» **Data shown**
= Beginning of Section =

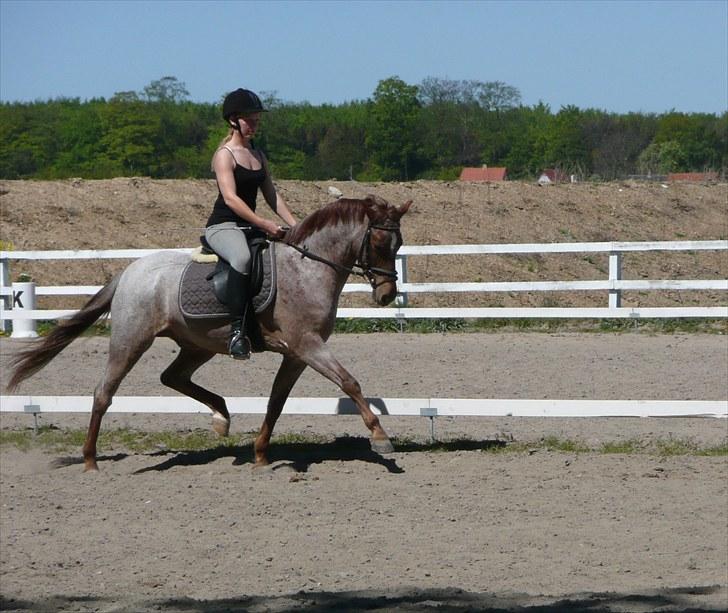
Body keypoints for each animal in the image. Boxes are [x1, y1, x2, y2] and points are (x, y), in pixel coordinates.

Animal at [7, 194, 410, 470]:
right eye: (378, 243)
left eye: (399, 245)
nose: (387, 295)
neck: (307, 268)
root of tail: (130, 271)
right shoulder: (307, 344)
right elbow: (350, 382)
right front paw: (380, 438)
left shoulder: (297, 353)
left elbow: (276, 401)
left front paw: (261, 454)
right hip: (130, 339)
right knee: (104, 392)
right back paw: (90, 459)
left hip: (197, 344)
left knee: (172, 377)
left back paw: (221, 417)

= End of Section =
= Beginning of Section =

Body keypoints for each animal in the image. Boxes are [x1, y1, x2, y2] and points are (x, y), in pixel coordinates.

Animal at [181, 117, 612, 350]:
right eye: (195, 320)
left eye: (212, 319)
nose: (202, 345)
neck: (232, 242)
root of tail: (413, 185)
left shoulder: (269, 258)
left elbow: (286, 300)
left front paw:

= End of Section =

Count every line above that includes the string "right", and answer with the count only.

» **Task output**
8